The reply should hold every line of the listing exactly, and none of its images.

START Records for the exercise

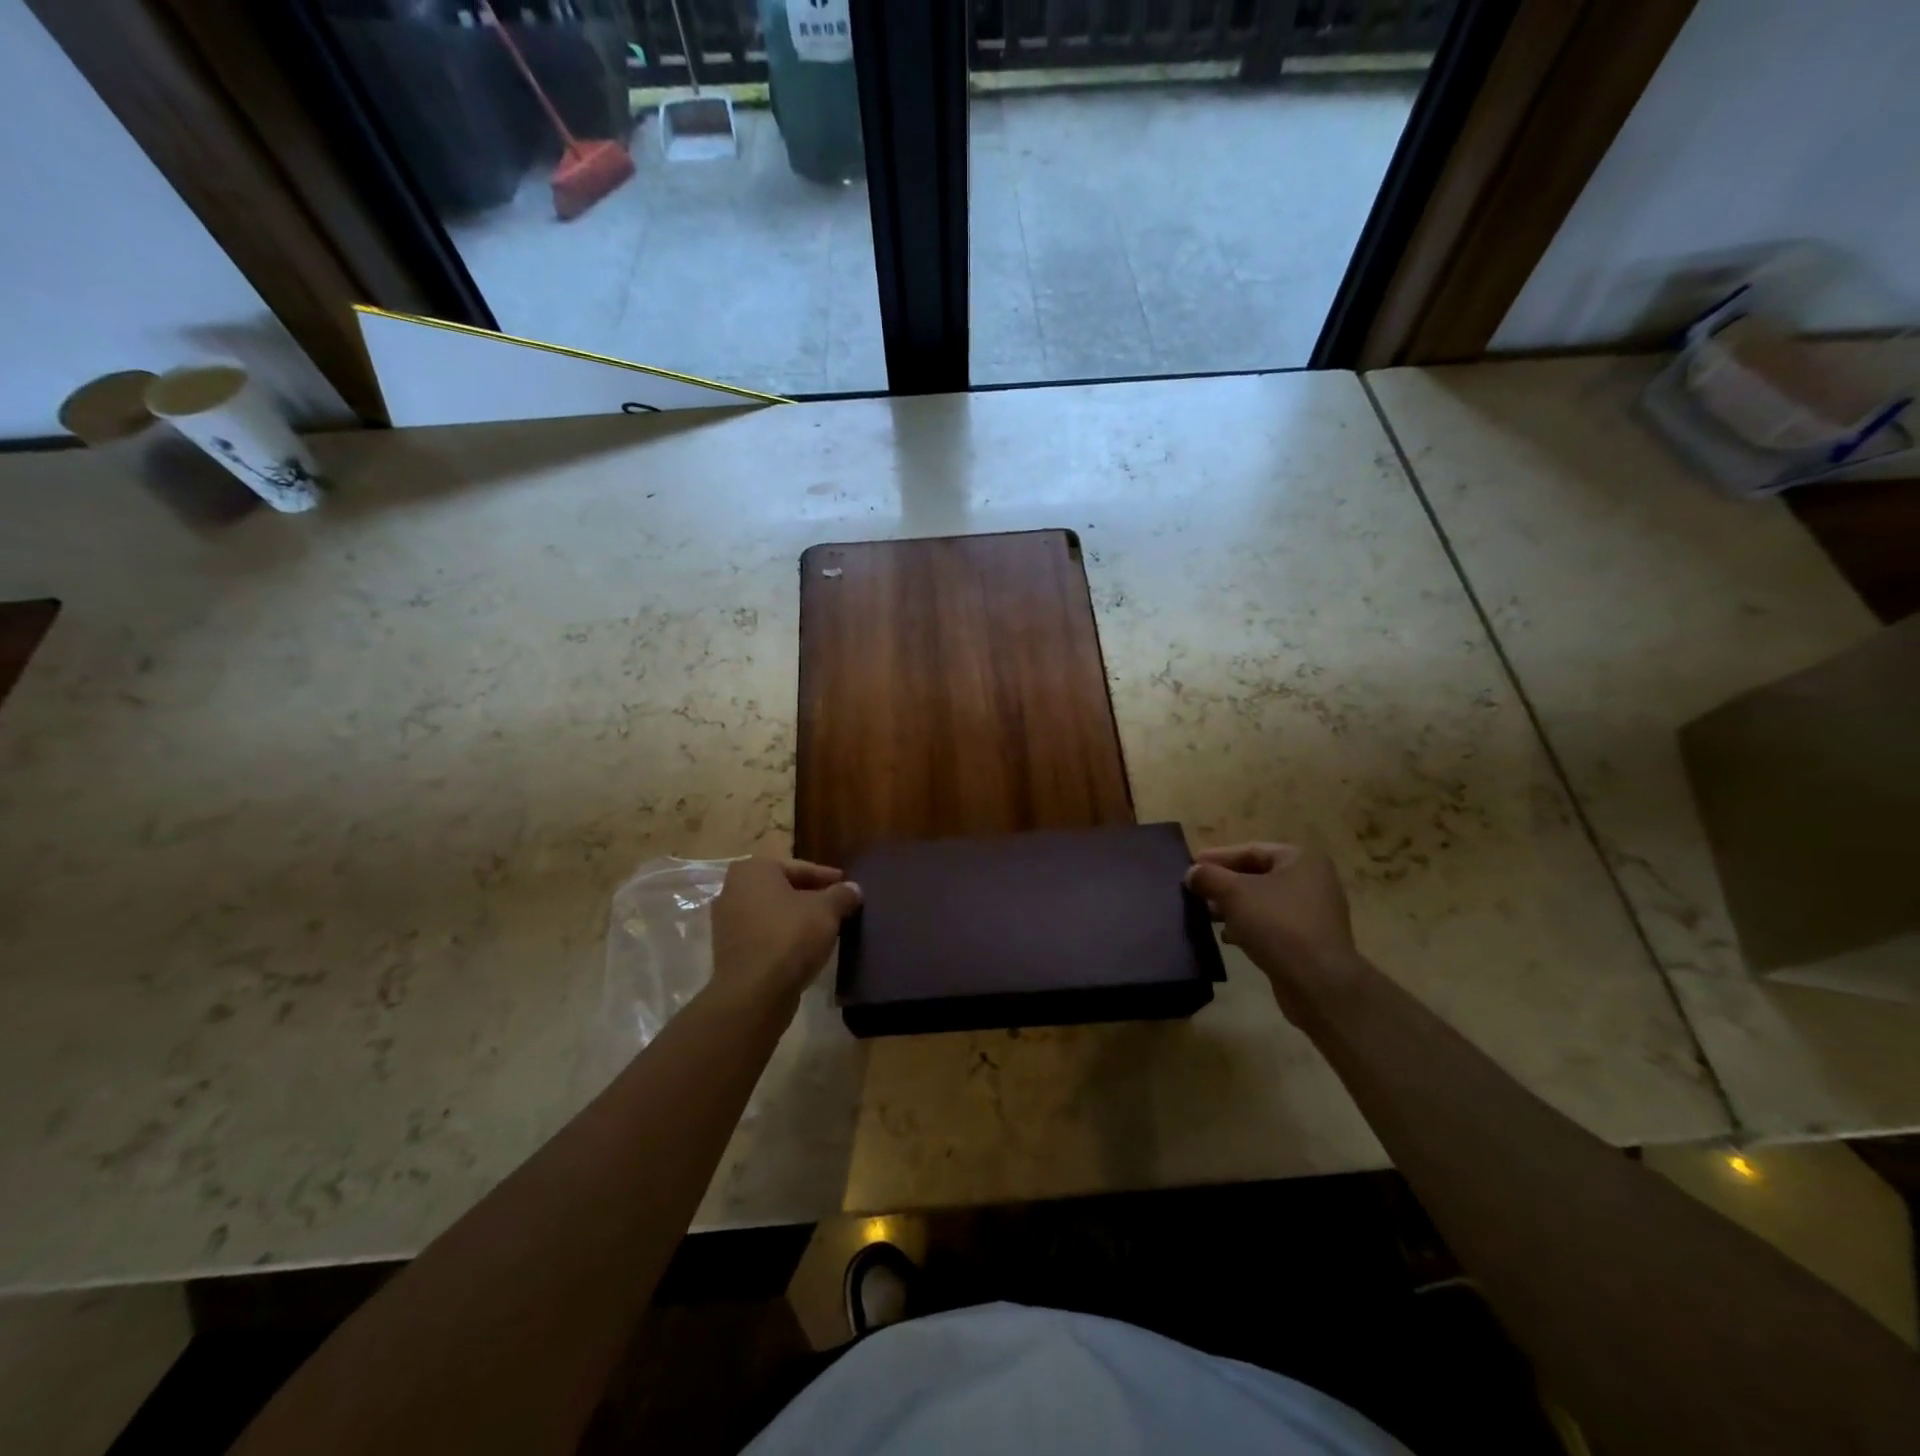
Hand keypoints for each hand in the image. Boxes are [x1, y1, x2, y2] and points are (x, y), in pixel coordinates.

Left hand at [709, 857, 861, 1005]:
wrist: (754, 992)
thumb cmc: (790, 936)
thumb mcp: (827, 911)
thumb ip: (842, 895)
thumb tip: (854, 889)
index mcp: (754, 870)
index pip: (799, 868)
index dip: (826, 877)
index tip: (846, 885)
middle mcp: (733, 889)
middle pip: (783, 889)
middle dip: (810, 897)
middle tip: (837, 905)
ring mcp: (726, 921)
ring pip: (772, 913)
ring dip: (796, 918)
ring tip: (824, 927)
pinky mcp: (728, 950)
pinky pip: (763, 934)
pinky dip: (782, 936)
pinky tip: (804, 947)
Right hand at [1185, 843, 1359, 1017]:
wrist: (1318, 982)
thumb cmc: (1277, 924)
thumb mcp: (1234, 893)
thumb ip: (1209, 877)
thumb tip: (1192, 872)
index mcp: (1301, 860)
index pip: (1251, 850)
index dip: (1218, 857)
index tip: (1191, 865)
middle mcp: (1313, 881)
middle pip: (1257, 876)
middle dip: (1225, 884)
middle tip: (1196, 891)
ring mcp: (1314, 913)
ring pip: (1264, 902)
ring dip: (1234, 907)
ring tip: (1207, 915)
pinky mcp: (1310, 941)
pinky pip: (1273, 925)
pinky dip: (1250, 926)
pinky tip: (1229, 938)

END Records for the exercise

Task result:
Hand keypoints for each hand in the image. Boxes are [x1, y1, x2, y2] and points are (x, y), in pixel coordinates.

Left hand at [709, 857, 861, 1005]:
wrist: (754, 992)
thumb cmc: (790, 936)
thumb mcp: (827, 911)
thumb ip: (842, 895)
thumb tip: (854, 889)
index mcp: (754, 870)
index pip: (799, 868)
index dip: (826, 877)
index tip: (846, 885)
middle mcp: (733, 889)
middle pip: (783, 889)
middle dip: (810, 897)
middle tip: (837, 905)
ring mcp: (726, 921)
ring pip: (772, 913)
ring dip: (796, 918)
ring tip: (824, 927)
pinky mcp: (728, 950)
pinky pip: (763, 934)
pinky dip: (782, 936)
pinky tip: (804, 947)
Right hand at [1185, 843, 1359, 1017]:
wrist: (1318, 982)
thumb cmc: (1277, 924)
thumb mcp: (1234, 893)
thumb ip: (1209, 877)
thumb tip: (1192, 872)
index mcp: (1301, 860)
index pip: (1251, 850)
index dip: (1218, 857)
index tip: (1191, 865)
middle mcp: (1313, 881)
middle pip: (1257, 876)
middle dip: (1225, 884)
middle tip: (1196, 891)
ring mcp: (1314, 913)
ring pip: (1264, 902)
ring dip: (1234, 907)
ring tip: (1207, 915)
pinky mcp: (1310, 941)
pinky pip: (1273, 925)
pinky dip: (1250, 926)
pinky tip: (1229, 938)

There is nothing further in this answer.